Alma Har'el | |
---|---|
Born | Tel Aviv, Israel |
Occupation | Film and music video director |
Notable work | Bombay Beach, Fjögur píanó |
Alma Har'el is an Israeli-American music video and film director, best known for her documentary Bombay Beach, which took the top prize at Tribeca Film Festival in 2011, received a nomination for a 2011 Independent Spirit "Truer than Fiction" award, and has been taught in several universities, including Harvard’s Sensory Ethnography Lab and Film Center, as a genre redefining work.
Har’el is famous for her ability to artistically blur the lines between documentary and fiction, effectively utilizing choreographed dance sequences and inspired musical choices in a surreal, dream-like poetic meditation on life. Stephan Holden of The New York Times wrote about Har'el's film Bombay Beach: “[it] looks and feels like a fever dream about an alternate universe. Suffused with a sense of wonder, it hovers, dancing inside its own ethereal bubble”.

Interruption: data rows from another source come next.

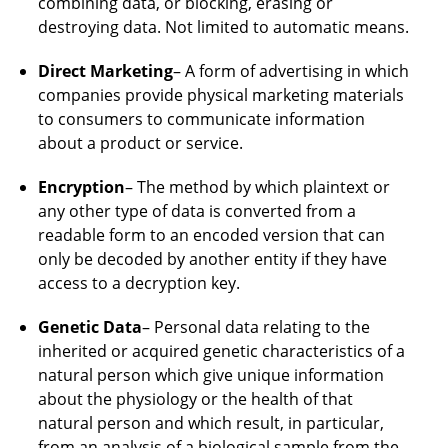
combining data, or blocking, erasing or
destroying data. Not limited to automatic means.
Direct Marketing
– A form of advertising in which
companies provide physical marketing materials
to consumers to communicate information
about a product or service.
Encryption
– The method by which plaintext or
any other type of data is converted from a
readable form to an encoded version that can
only be decoded by another entity if they have
access to a decryption key.
Genetic Data
– Personal data relating to the
inherited or acquired genetic characteristics of a
natural person which give unique information
about the physiology or the health of that
natural person and which result, in particular,
from an analysis of a biological sample from the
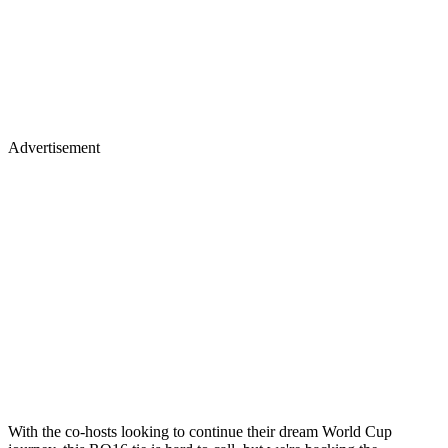
Advertisement
With the co-hosts looking to continue their dream World Cup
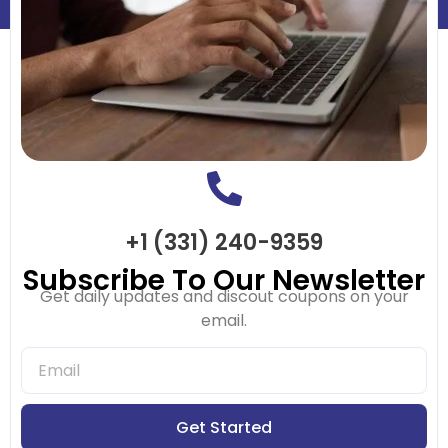
+1 (331) 240-9359
Subscribe To Our Newsletter
Get daily updates and discout coupons on your
email.
Get Started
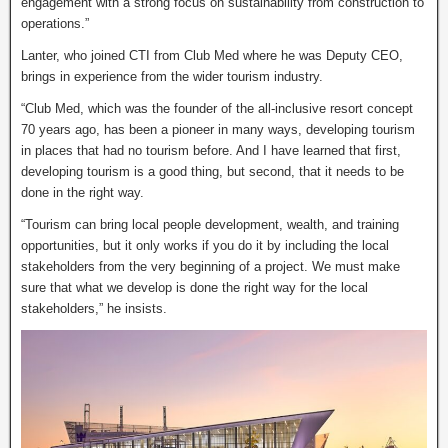
engagement with a strong focus on sustainability from construction to
operations.”
Lanter, who joined CTI from Club Med where he was Deputy CEO,
brings in experience from the wider tourism industry.
“Club Med, which was the founder of the all-inclusive resort concept
70 years ago, has been a pioneer in many ways, developing tourism
in places that had no tourism before. And I have learned that first,
developing tourism is a good thing, but second, that it needs to be
done in the right way.
“Tourism can bring local people development, wealth, and training
opportunities, but it only works if you do it by including the local
stakeholders from the very beginning of a project. We must make
sure that what we develop is done the right way for the local
stakeholders,” he insists.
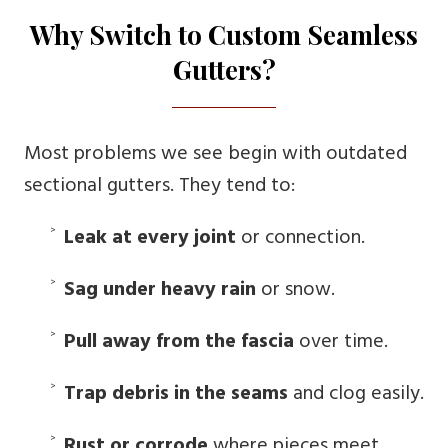
Why Switch to Custom Seamless
Gutters?
Most problems we see begin with outdated
sectional gutters. They tend to:
Leak at every joint
or connection.
Sag under heavy rain
or snow.
Pull away from the fascia
over time.
Trap debris in the seams
and clog easily.
Rust or corrode
where pieces meet.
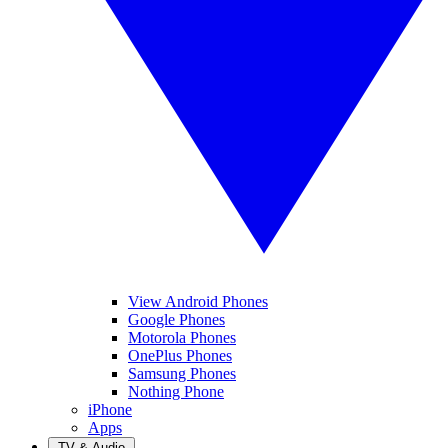
View Android Phones
Google Phones
Motorola Phones
OnePlus Phones
Samsung Phones
Nothing Phone
iPhone
Apps
TV & Audio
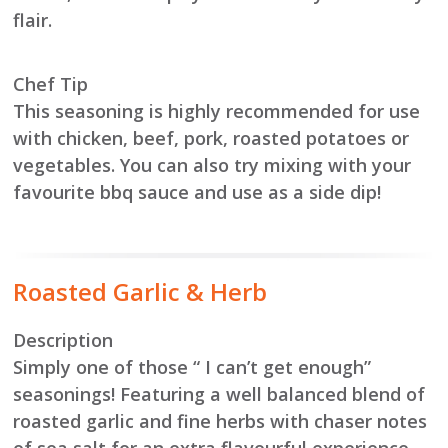
flair.
Chef Tip
This seasoning is highly recommended for use
with chicken, beef, pork, roasted potatoes or
vegetables. You can also try mixing with your
favourite bbq sauce and use as a side dip!
Roasted Garlic & Herb
Description
Simply one of those “ I can’t get enough”
seasonings! Featuring a well balanced blend of
roasted garlic and fine herbs with chaser notes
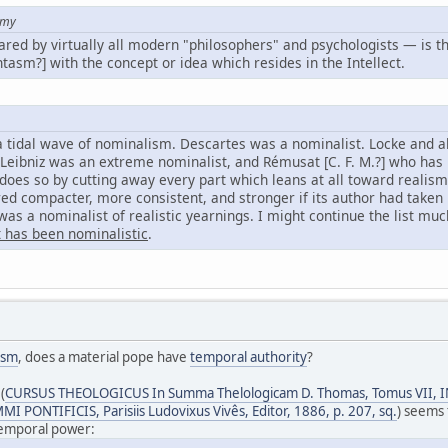
amy
hared by virtually all modern "philosophers" and psychologists — is t
tasm?] with the concept or idea which resides in the Intellect.
 a tidal wave of nominalism. Descartes was a nominalist. Locke and al
 Leibniz was an extreme nominalist, and Rémusat [C. F. M.?] who has l
does so by cutting away every part which leans at all toward realism
d compacter, more consistent, and stronger if its author had taken 
as a nominalist of realistic yearnings. I might continue the list muc
t has been nominalistic
.
ism
, does a material pope have
temporal authority
?
(
CURSUS THEOLOGICUS In Summa Thelologicam D. Thomas, Tomus VII,
 PONTIFICIS, Parisiis Ludovixus Vivês, Editor, 1886, p. 207, sq.
) seems 
 temporal power:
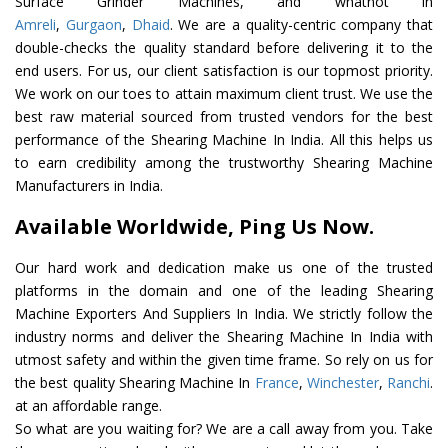
Surface Grinder Machines, and whatnot in
Amreli
,
Gurgaon
,
Dhaid
. We are a quality-centric company that
double-checks the quality standard before delivering it to the
end users. For us, our client satisfaction is our topmost priority.
We work on our toes to attain maximum client trust. We use the
best raw material sourced from trusted vendors for the best
performance of the Shearing Machine In India. All this helps us
to earn credibility among the trustworthy Shearing Machine
Manufacturers in India.
Available Worldwide, Ping Us Now.
Our hard work and dedication make us one of the trusted
platforms in the domain and one of the leading Shearing
Machine Exporters And Suppliers In India. We strictly follow the
industry norms and deliver the Shearing Machine In India with
utmost safety and within the given time frame. So rely on us for
the best quality Shearing Machine In
France
,
Winchester
,
Ranchi
.
at an affordable range.
So what are you waiting for? We are a call away from you. Take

In 2016 she premiered her newest film "LoveTrue" at the Tribeca Film Festival. The film went on to win the Grand Prix Best Documentary Award at the Karlovy Vary International Film Festival.
She was recently named among the "Top 12 female filmmakers ready to direct a blockbuster" by Indiewire.

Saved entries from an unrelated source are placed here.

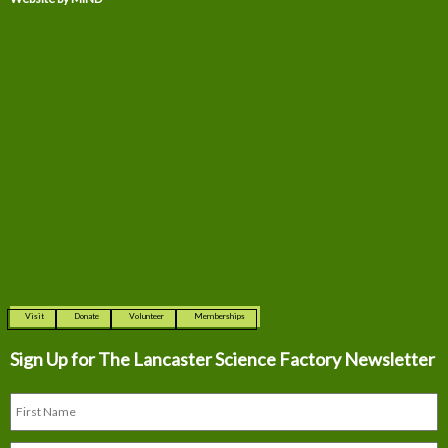
Visit
Donate
Volunteer
Memberships
Sign Up for The
Lancaster Science Factory Newsletter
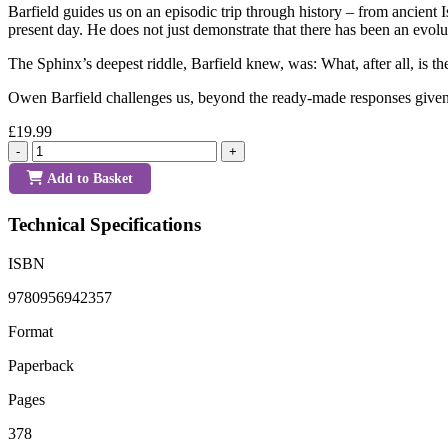
Barfield guides us on an episodic trip through history – from ancient
present day. He does not just demonstrate that there has been an evolu
The Sphinx’s deepest riddle, Barfield knew, was: What, after all, is t
Owen Barfield challenges us, beyond the ready-made responses given t
£19.99
-
+
Add to Basket
Technical Specifications
ISBN
9780956942357
Format
Paperback
Pages
378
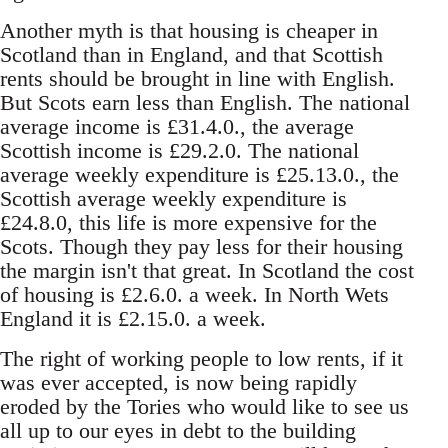
Another myth is that housing is cheaper in
Scotland than in England, and that Scottish
rents should be brought in line with English.
But Scots earn less than English. The national
average income is £31.4.0., the average
Scottish income is £29.2.0. The national
average weekly expenditure is £25.13.0., the
Scottish average weekly expenditure is
£24.8.0, this life is more expensive for the
Scots. Though they pay less for their housing
the margin isn't that great. In Scotland the cost
of housing is £2.6.0. a week. In North Wets
England it is £2.15.0. a week.
The right of working people to low rents, if it
was ever accepted, is now being rapidly
eroded by the Tories who would like to see us
all up to our eyes in debt to the building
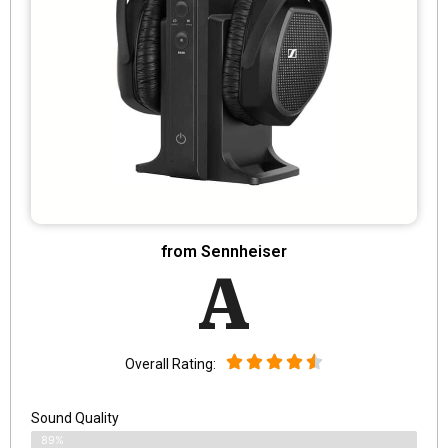
from Sennheiser
A
Overall Rating:
Sound Quality
89%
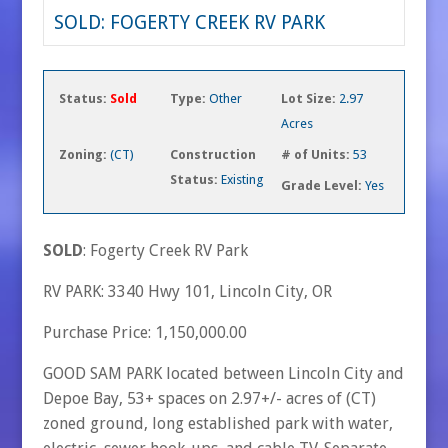
SOLD: FOGERTY CREEK RV PARK
Status:
Sold
Type:
Other
Lot Size:
2.97
Acres
Zoning:
(CT)
Construction
# of Units:
53
Status:
Existing
Grade Level:
Yes
SOLD
: Fogerty Creek RV Park
RV PARK: 3340 Hwy 101, Lincoln City, OR
Purchase Price: 1,150,000.00
GOOD SAM PARK located between Lincoln City and
Depoe Bay, 53+ spaces on 2.97+/- acres of (CT)
zoned ground, long established park with water,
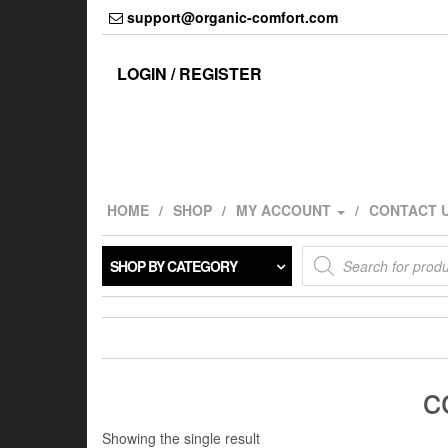
Skip
support@organic-comfort.com
to
the
content
LOGIN / REGISTER
HOME
SHOP
MY ACCOUNT
CONTACT 
Products
SHOP BY CATEGORY
search
c
Showing the single result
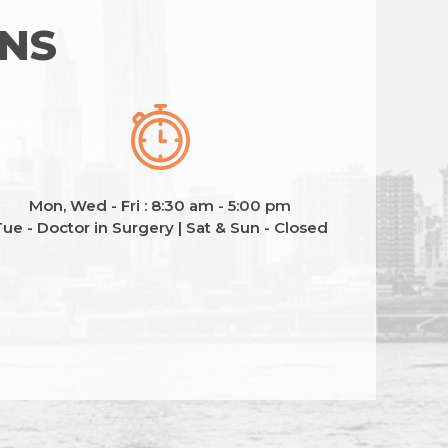
ONS
Mon, Wed - Fri : 8:30 am - 5:00 pm
ue - Doctor in Surgery | Sat & Sun - Closed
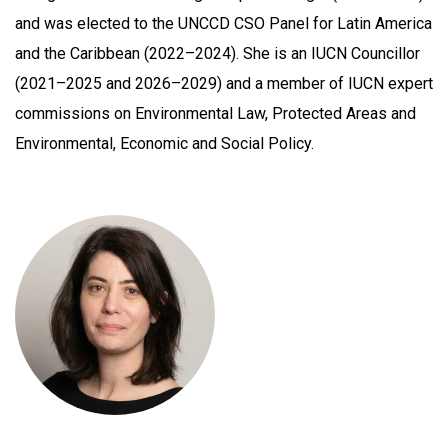
and was elected to the UNCCD CSO Panel for Latin America
and the Caribbean (2022–2024). She is an IUCN Councillor
(2021–2025 and 2026–2029) and a member of IUCN expert
commissions on Environmental Law, Protected Areas and
Environmental, Economic and Social Policy.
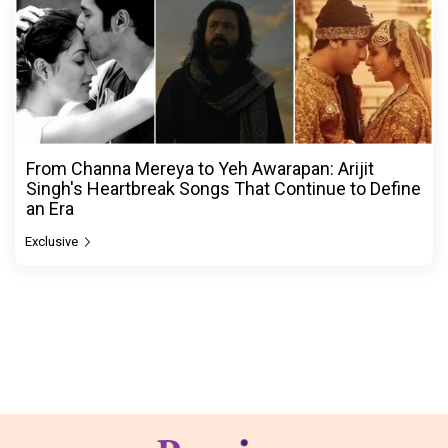
From Channa Mereya to Yeh Awarapan: Arijit
Singh's Heartbreak Songs That Continue to Define
an Era
Exclusive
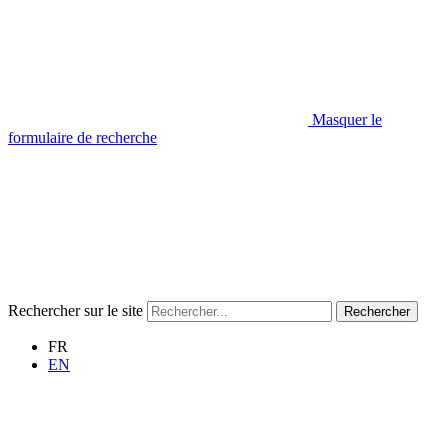
Masquer le
formulaire de recherche
Rechercher sur le site
Rechercher
FR
EN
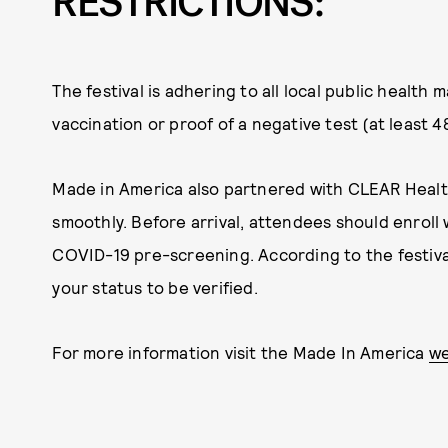
RESTRICTIONS:
The festival is adhering to all local public healt
vaccination or proof of a negative test (at least 4
Made in America also partnered with CLEAR
Healt
smoothly. Before arrival, attendees should enroll
COVID-19 pre-screening. According to the festival
your status to be verified.
For more information visit the Made In America
we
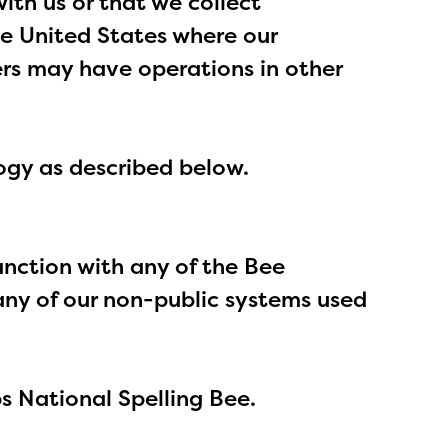
ith us or that we collect
the United States where our
ers may have operations in other
logy as described below.
junction with any of the Bee
o any of our non-public systems used
pps National Spelling Bee.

Flavorwire has called Har'el an "honest to goodness visionary," While No Film School adds, ""Every once in a while, an artist comes along who changes the way we think about film. Alma Har'el is one of those."
Born and raised in Israel to a Jewish family, Alma Har’el began her work as a photographer and a performer of live video mixing in music concerts.
One of Har’el’s most prominent projects as a VJ was a collaboration with the Balkan Beat Box, “a performance-meets-dance party that blends electronic music with hard-edged folk music from North Africa, the Middle East, the Balkans and Eastern Europe.”
Their first album included an 11-minute video titled: The Balkan Beat Box 1st show ever - Digital Diary of Alma Har’el. The video was edited by Har’el and features Har’el performing on stage and mixing live video art alongside the band. In an interview for Oyster Magazine she recalls: “I never studied film, so that (VJing) was my film school” [...] I wanted to feel as though I was playing videos like a musical instrument — editing them live, with people reacting. That still has a big impact on me to this day.”